(SOURCE EXTRACT begins)
However, no existing differentiable image formation model provides sufficient accuracy for hybrid refractive-diffractive lenses, posing a significant challenge for the end-to-end design of such systems. The commonly used paraxial wave optics model [Goodman 2005] idealizes the refractive lens as a thin phase plate and neglects optical aberrations. The ray tracing model, employed in commercial optical design software such as Zemax [Zemax LLC 2023] and in recent works [Shih and Renshaw 2024; Zhang et al. 2024], simplifies the diffractive element as local gratings and introduces an approximation for diffraction simulation [Fischer et al. 2000]. However, both of these simplified optical models fail to accurately simulate aberrations and diffraction simultaneously, and they rely on strong assumptions to function. It may be possible to exploit the generalized pupil function to include aberrations of the refractive lenses using Zernike polynomials [Goodman 2005; Wyant and Creath 1992]. However, for each field of view and each wavelength, the Zernike coefficients must be calculated individually. In addition, full inverse design with pupil functions is not possible since there is no mapping back from pupil functions to lens geometry.
(SOURCE EXTRACT ends)
(DATA UNDER STUDY begins)
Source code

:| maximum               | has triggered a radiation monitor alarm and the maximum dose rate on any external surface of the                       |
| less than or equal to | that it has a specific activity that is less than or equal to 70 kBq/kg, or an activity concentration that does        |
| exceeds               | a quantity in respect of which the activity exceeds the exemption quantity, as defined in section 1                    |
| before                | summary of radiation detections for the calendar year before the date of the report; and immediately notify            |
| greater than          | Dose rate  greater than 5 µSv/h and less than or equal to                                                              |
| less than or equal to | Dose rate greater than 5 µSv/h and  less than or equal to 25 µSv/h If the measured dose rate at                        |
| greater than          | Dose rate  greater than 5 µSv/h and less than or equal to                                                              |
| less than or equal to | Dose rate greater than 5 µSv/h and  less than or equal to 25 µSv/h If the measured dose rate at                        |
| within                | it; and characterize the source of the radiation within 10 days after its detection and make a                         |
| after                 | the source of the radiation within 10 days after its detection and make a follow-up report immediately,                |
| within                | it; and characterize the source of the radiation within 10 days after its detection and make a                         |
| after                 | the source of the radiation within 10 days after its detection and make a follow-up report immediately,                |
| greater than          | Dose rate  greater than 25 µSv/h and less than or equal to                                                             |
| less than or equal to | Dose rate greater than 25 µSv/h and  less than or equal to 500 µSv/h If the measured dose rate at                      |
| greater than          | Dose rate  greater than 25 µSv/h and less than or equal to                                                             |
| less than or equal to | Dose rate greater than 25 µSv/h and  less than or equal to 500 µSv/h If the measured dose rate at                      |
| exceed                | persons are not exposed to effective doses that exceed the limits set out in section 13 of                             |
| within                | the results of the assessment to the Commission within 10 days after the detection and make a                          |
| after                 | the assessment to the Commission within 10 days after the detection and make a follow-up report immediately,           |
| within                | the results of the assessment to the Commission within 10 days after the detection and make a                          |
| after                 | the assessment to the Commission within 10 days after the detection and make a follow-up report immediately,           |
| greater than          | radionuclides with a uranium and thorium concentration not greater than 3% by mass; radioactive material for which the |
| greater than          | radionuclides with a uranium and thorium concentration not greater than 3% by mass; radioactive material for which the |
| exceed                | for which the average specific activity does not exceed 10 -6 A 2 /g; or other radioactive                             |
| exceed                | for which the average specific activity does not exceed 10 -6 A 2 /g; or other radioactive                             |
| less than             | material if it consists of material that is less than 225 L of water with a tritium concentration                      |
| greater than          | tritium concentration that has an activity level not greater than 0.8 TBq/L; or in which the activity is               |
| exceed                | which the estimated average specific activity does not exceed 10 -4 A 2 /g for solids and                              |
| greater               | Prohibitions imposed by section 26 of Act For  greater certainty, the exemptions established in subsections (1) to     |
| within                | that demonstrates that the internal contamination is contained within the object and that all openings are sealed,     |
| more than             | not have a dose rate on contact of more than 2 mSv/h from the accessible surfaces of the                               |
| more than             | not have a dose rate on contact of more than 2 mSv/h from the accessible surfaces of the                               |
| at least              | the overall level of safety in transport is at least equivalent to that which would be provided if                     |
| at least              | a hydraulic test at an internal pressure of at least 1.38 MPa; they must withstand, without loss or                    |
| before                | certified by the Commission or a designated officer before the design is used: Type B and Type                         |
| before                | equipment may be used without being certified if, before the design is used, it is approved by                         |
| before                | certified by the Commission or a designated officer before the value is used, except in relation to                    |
(DATA UNDER STUDY ends)
# [AIM OF THE EXERCISE]
Can you reproduce, word for word, the passage above the entries on image formation models for hybrid refractive-diffractive lenses?

# [SOLUTION FOR THIS TASK]
However, no existing differentiable image formation model provides sufficient accuracy for hybrid refractive-diffractive lenses, posing a significant challenge for the end-to-end design of such systems. The commonly used paraxial wave optics model [Goodman 2005] idealizes the refractive lens as a thin phase plate and neglects optical aberrations. The ray tracing model, employed in commercial optical design software such as Zemax [Zemax LLC 2023] and in recent works [Shih and Renshaw 2024; Zhang et al. 2024], simplifies the diffractive element as local gratings and introduces an approximation for diffraction simulation [Fischer et al. 2000]. However, both of these simplified optical models fail to accurately simulate aberrations and diffraction simultaneously, and they rely on strong assumptions to function. It may be possible to exploit the generalized pupil function to include aberrations of the refractive lenses using Zernike polynomials [Goodman 2005; Wyant and Creath 1992]. However, for each field of view and each wavelength, the Zernike coefficients must be calculated individually. In addition, full inverse design with pupil functions is not possible since there is no mapping back from pupil functions to lens geometry.